COLUMN: ‘My plans to invest in Whittlesey go beyond Kings Dyke’ says Mayor James Palmer, writing exclusively for the Cambs Times and Wisbech Standard
PUBLISHED: 14:27 25 November 2018
I can fully understand why people who are routinely delayed at the Kings Dyke level crossing when travelling between Whittlesey and Peterborough had become tired of waiting for action on the proposed new road crossing.
So I was delighted that the authority I lead, the Cambridgeshire and Peterborough Combined Authority, agreed to provide the funding needed to finally get construction started on the new crossing.

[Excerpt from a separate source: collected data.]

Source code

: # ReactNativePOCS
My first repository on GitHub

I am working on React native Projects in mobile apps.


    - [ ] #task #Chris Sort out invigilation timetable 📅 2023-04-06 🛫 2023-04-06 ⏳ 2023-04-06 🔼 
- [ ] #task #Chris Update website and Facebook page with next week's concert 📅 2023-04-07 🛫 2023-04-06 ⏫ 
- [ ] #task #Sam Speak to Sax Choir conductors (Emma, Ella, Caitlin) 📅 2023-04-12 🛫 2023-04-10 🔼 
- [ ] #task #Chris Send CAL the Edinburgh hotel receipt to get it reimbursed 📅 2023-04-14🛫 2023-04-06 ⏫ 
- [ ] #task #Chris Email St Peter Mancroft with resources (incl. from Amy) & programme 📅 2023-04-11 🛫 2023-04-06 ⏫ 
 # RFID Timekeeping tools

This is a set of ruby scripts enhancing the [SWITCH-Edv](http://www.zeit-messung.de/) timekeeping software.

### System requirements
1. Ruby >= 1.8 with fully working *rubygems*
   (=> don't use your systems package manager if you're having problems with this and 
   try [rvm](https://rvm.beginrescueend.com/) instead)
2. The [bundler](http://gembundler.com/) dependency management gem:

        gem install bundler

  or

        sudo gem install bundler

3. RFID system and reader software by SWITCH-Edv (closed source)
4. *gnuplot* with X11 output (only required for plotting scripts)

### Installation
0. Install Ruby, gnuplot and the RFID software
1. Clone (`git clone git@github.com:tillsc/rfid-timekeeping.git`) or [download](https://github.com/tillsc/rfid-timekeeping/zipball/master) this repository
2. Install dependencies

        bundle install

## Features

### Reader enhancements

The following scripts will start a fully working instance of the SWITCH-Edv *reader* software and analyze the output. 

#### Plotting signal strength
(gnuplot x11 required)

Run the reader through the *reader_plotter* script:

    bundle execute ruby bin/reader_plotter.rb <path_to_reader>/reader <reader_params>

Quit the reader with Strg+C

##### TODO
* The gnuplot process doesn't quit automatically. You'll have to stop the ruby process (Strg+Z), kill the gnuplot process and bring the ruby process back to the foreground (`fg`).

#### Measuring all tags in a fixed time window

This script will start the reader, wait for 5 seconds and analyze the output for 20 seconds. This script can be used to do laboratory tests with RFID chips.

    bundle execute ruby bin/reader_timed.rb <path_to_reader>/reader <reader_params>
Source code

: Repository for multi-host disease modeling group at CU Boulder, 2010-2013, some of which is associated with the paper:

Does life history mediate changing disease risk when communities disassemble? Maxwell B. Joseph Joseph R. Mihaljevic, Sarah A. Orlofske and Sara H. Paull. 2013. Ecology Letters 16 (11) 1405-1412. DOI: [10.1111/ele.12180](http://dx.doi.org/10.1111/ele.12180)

We can now move forward at pace, with building starting in early spring 2019 and completion in late 2020. The Combined Authority and the county council will now work together on this and I will be ensuring that those timescales are met.
The Kings Dyke level crossing is a key bottleneck to the economic potential of Whittlesey and I understand there had been some complexities on the project, with costs higher than anticipated, but now really is the time for delivery.
But my ambition for Whittlesey does not just start and end with Kings Dyke. I’m a firm believer in the contribution of our market towns in making Cambridgeshire and Peterborough a great place to live and work, but they need fresh attention and investment in all areas.
Whittlesey is no different and there are a range of other things I am doing as Mayor to deliver real improvements for the town.
Better transport links will obviously be crucial, and while the Kings Dyke crossing will be a significant road upgrade, additionally the Combined Authority and Peterborough City Council are contributing to funding the improvement of the A605 junction at Milk and Water Drove, Stanground, to improve access between Whittlesey and Stanground.
Whittlesey has a rail connection which has the potential to offer so much more. That’s why we are investing in the station to make it a more attractive travel option for people. The town’s station will benefit from a £9 million package of funding from the Combined Authority that will regenerate its facilities, along with other Fens stations at March and Manea.
The first upgrade of that programme has already been delivered, with 70 solar powered lighting studs installed to illuminate the previously dark path between Station Road and Platform 2. But that’s just the start. At Whittlesea Station we are progressing plans to upgrade the car park, as well as embarking on a platform extension and new pedestrian bridge project.
Delivery has already started with the lighting, and the work on all these projects will continue through to 2025.
But the impact of the upgrades will be limited if there are not enough trains serving the station.
It is vital that Greater Anglia meets their franchise commitment to provide an hourly instead of two-hourly service on its Ipswich to Peterborough route, which would also mean hourly stops at Whittlesea Station.
I’m campaigning to help Greater Anglia deliver this as soon as possible.
Additionally, and together with local councillors and North East Cambridgeshire MP Steve Barclay, I’m campaigning for later running trains to Fens stations including Whittlesea station, so that people can enjoy the culture and nightlife of Cambridge while still returning by rail in the evening, particularly around weekends.
The health of our high streets is constantly in the news, and market towns seem to be particularly under pressure with high rents and rates, and competition from the internet. I was pleased that the Chancellor in his Budget recognised this by announcing a £650 million high street regeneration fund and a cut in business rates paid by smaller firms by a third.
This dovetails with the work the Combined Authority is progressing to develop masterplan strategies for our market towns, including Whittlesey, to deliver targeted investment to foster renewed growth and prosperity in these important centres.
Our masterplan for Whittlesey will be delivered by the end of March 2019, in collaboration with representatives in the town, identifying the direct investments we can make to help Whittlesey continue to thrive.
We have already delivered a Masterplan for St Neots as our pilot scheme, and I’m very much looking forward to seeing the plan for Whittlesey develop between now and March.
It is now vital that all of these projects come to fruition in a timely way and I’ll be keeping up the pressure to ensure that they do.
Whittlesey has great potential, and with the right investment and focus, the town can thrive well into the future.